> _Provided data_:
────────────────────
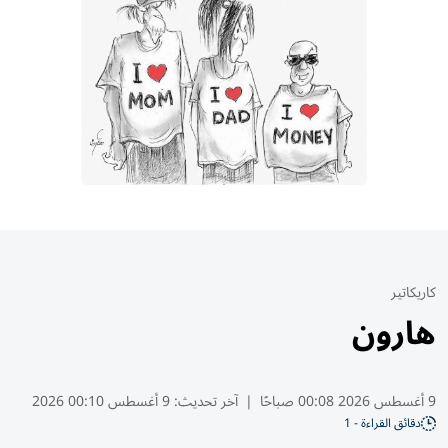
كاريكاتير
هارون
9 أغسطس 2026 00:08 صباحًا
|
آخر تحديث:
9 أغسطس 00:10 2026
دقائق القراءة - 1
────────────────────
> _Task goal_: Copy the text that goes with each of the records above word for word, keeping every line as it is. Leave the pictures out.

> _Your response_:
كاريكاتير
هارون
9 أغسطس 2026 00:08 صباحًا
|
آخر تحديث:
9 أغسطس 00:10 2026
دقائق القراءة - 1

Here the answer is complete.